Zijn positie in katholieke kringen wint aan belang door zijn huwelijk met Marie Dallemagne, telg uit een invloedrijke katholieke Luikse familie.
In 1903 schopt Paul Berryer het tot vice-president van de Union Catholique. In de katholieke partij woedt op dat moment een strijd tussen de traditionele katholieke vleugel en de progressievere christen-democraten. Voor de gemeenteraadsverkiezingen van 1903 en ook voor de nationale verkiezingen van 1908 vindt men in Paul Berryer de ideale consensuskandidaat, omwille van zijn jarenlang sociaal engagement én zijn band met de traditionele vleugel van de partij. Dat bleek een goede zet.
Paul Berryer wordt in 1908 meteen verkozen als jongste senator.

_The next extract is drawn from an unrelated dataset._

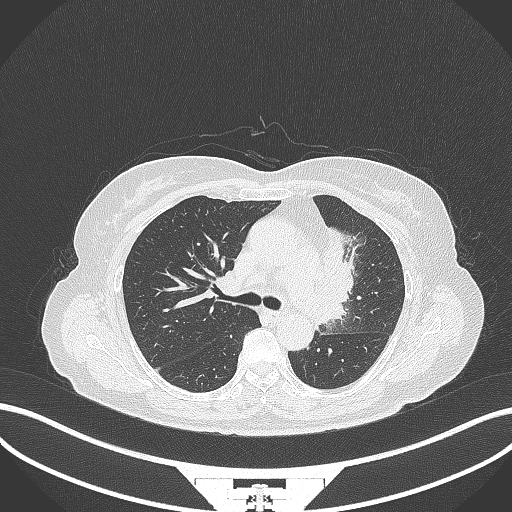
Chest CT, one axial slice; reconstruction kernel B70f; 120 kVp; lung window (W 1500 / L -600 HU); 1 mm slice thickness; 512 × 512 image matrix, field of view 400 × 400 mm. Patient: female, 64 years. Case-level facts recorded for this patient, not image findings: clinical TNM (as recorded): T2a N2 M0.
Outlined on this slice (rectangle marked by the reading radiologist):
- lung tumour (recorded histology: adenocarcinoma): bounding box (x1, y1, x2, y2) in pixels: (320, 227, 355, 321)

Pas in 1936, zal hij als ouderdomsdeken de Hoge Assemblee verlaten. Als nieuwkomer laat hij zich opmerken met zijn protest tegen de wetgeving over verkeersongevallen met auto's en voetgangers. Tijdens de plenaire vergaderingen van 4 en 10 juni 1909 pleit hij voor de omkering van de bewijslast: "het slachtoffer moet geen fout meer aantonen, die bewijslast komt terecht bij de automobilist." Een auto kost dan makkelijk 2 jaarlonen van een arbeider. Naast het juridische, lijkt dit voor hem ook een kwestie met een sociaal kantje te zijn.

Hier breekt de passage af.